His father’s advice to humble himself before Klal Yisrael was the spark that kindled the bonfire of visceral Jew-hatred that has ever since burned in Amalek’s belly. For Amalek, the arch-moral anarchist, to humble himself before G-d or the Jews, who represent Him in This World, is anathema.

This, the Avnei Nezer concludes, is why acceptance of the seven Noahide laws can spare an Amalekite where full conversion cannot. Were he to be allowed to become a Jew, there would still be a risk that his inner Amaleki remains intact. He is now, after all, a sheineh Yid (albeit with a considerable skeleton in his closet), who needs not feel less than any other Jew. He hasn’t experienced a humbling that might succeed in transforming him internally, and so, if he sees some quality in another Jew that he doesn’t have, he might well become that Jew’s sworn enemy and pursuer. When he accepts the seven mitzvos Bnei Noach and subservience to the Jewish People, the humility he must summon to accept that status can bring about within him a redemptive transformation.

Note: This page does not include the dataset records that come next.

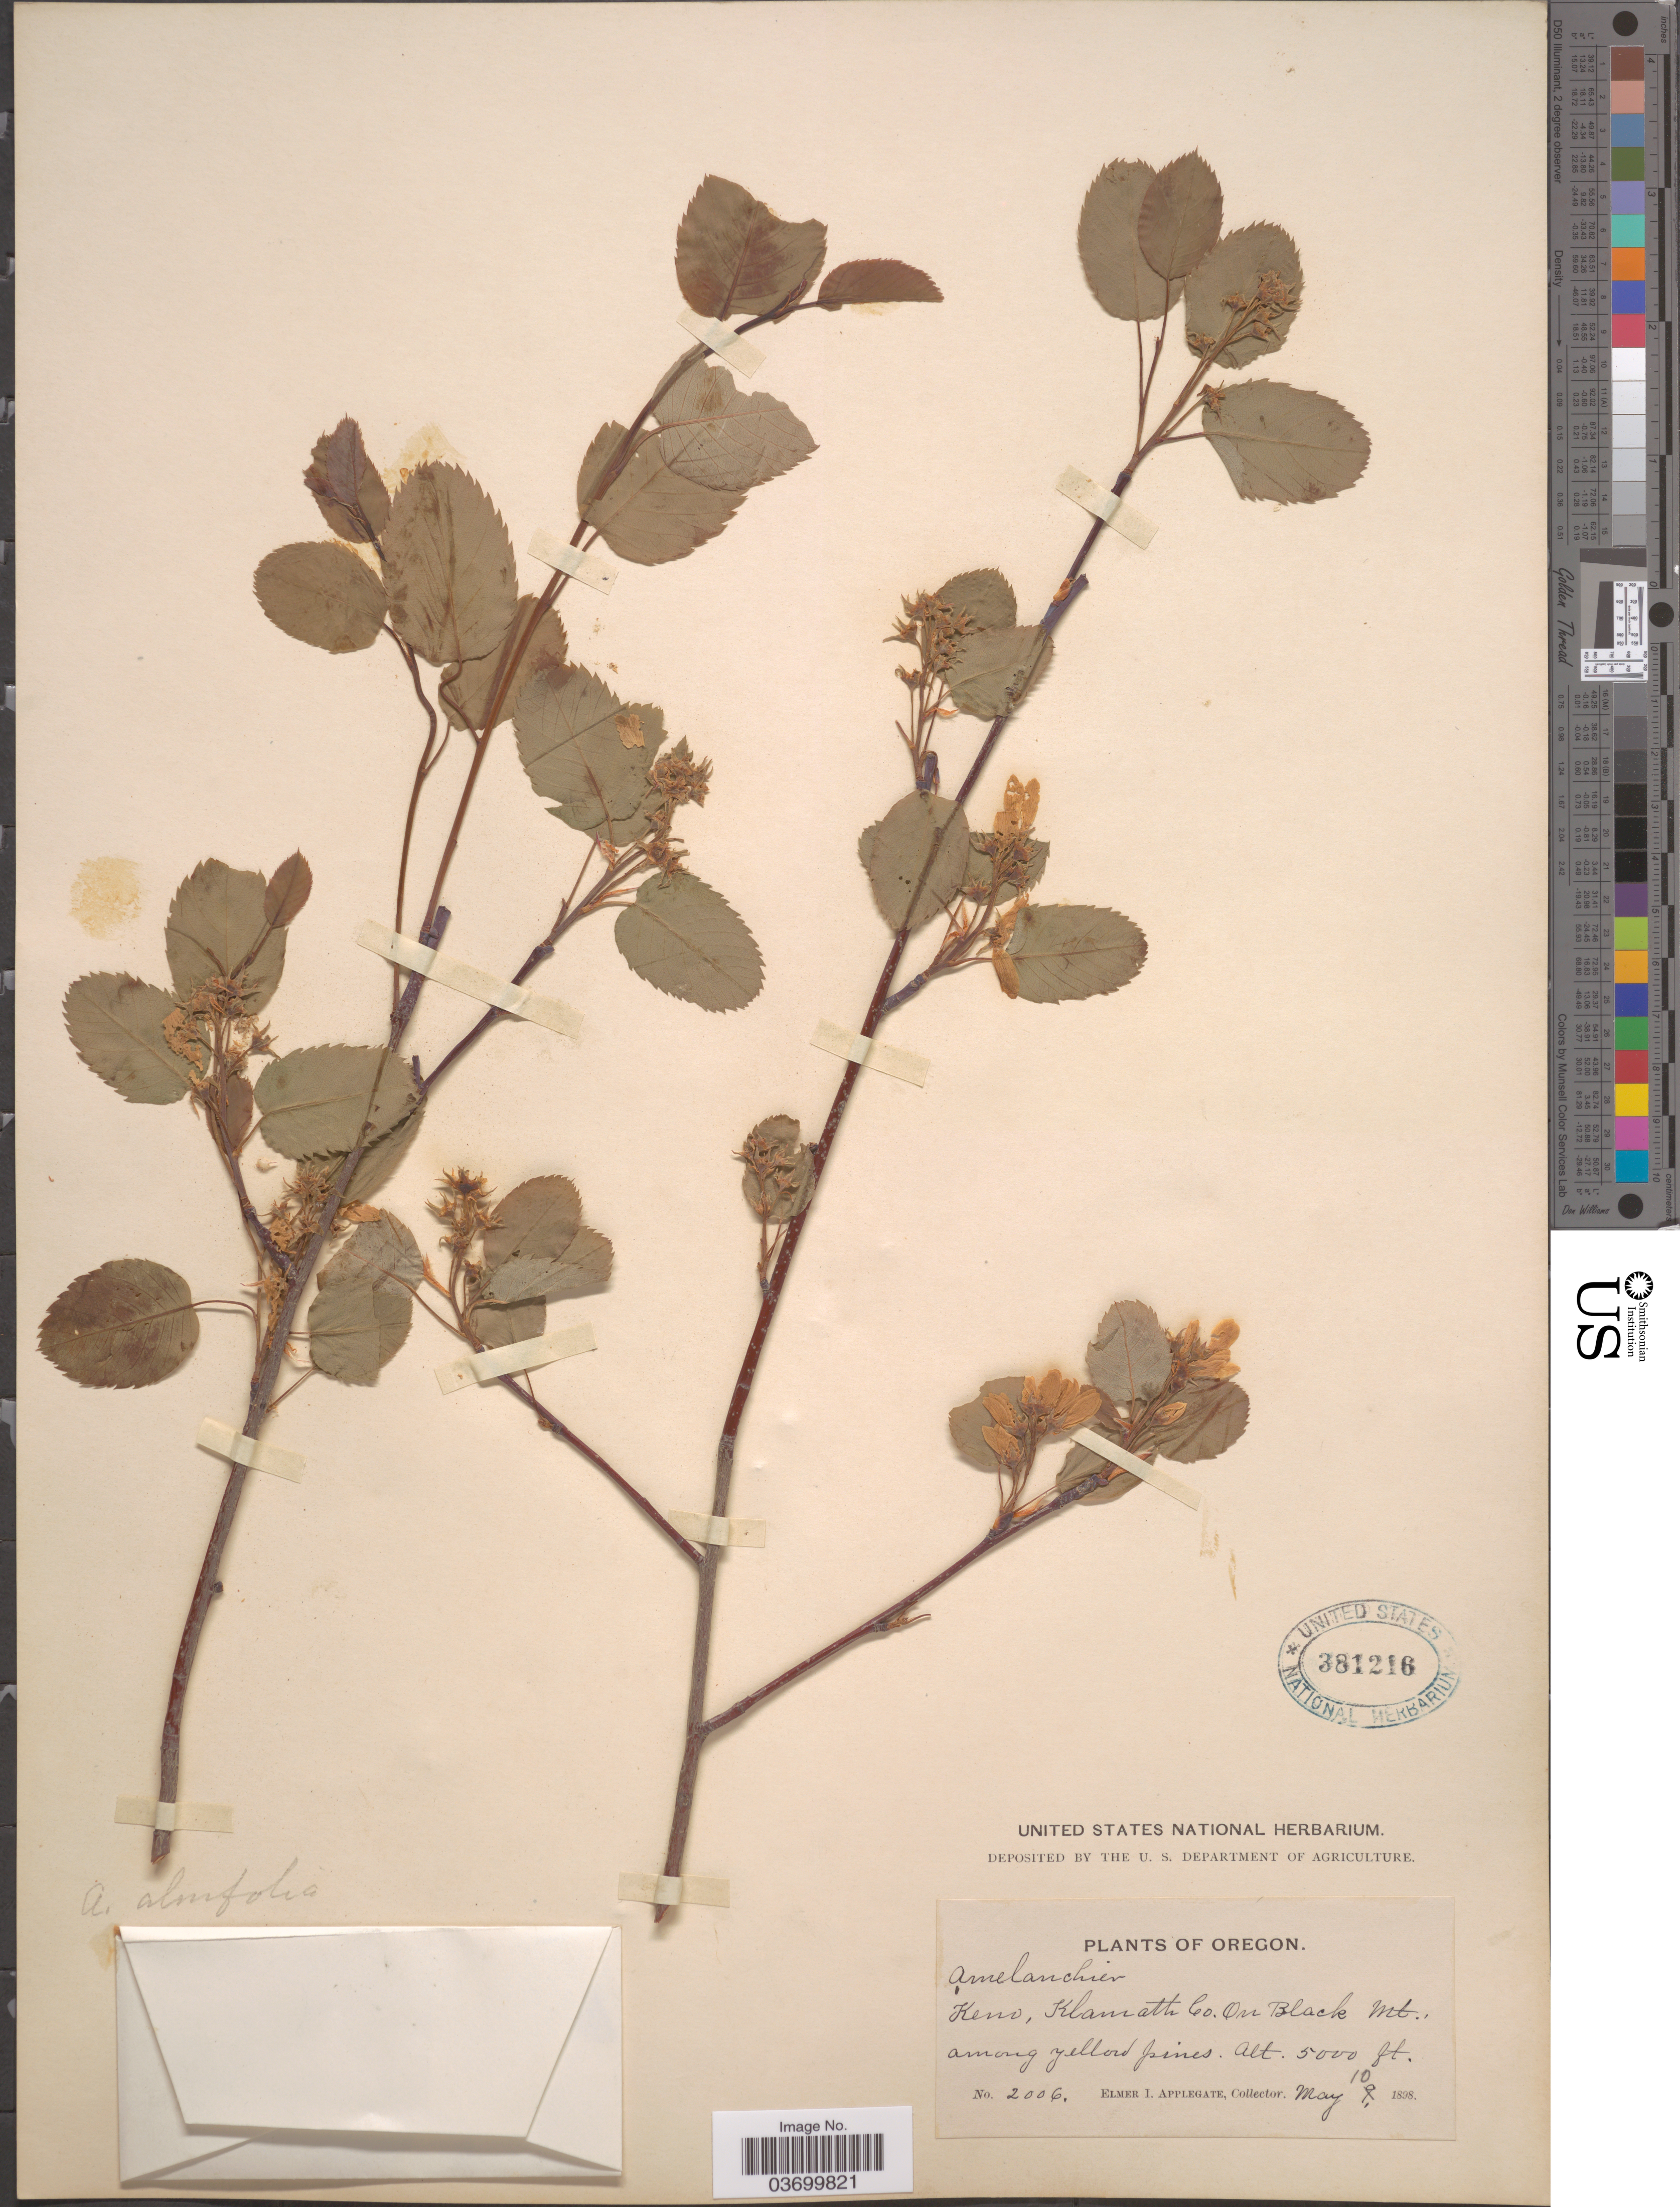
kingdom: Plantae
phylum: Tracheophyta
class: Magnoliopsida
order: Rosales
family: Rosaceae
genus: Amelanchier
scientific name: Amelanchier alnifolia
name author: (Nutt.) Nutt. ex M. Roem.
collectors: E. I. Applegate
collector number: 2006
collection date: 1898-05-10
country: United States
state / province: Oregon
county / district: Klamath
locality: Keno, Klamath Co. on Black Mt., among Yellow pines.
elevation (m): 1524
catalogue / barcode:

The Sochatchover seems to be telling us that it’s conceivable for someone to live the lifestyle of a frum Jew, to appear to all the world as an erlich Yid in how he walks and talks and eats and dresses, and yet it’s all largely a Purim costume. Deep within, he remains a raging moral anarchist, an enemy of G-d. Only the bowing of the head and the humbling of the heart can root out that evil from deep within.

The Purim seudah is a time for constructively channeling our Amalek-hatred, one bottle at a time. But what the Avnei Nezer’s words convey about the human condition — and the work it takes to uproot the evil that lies beneath the righteous exterior — might just be enough to scare even a non-Amaleki sober.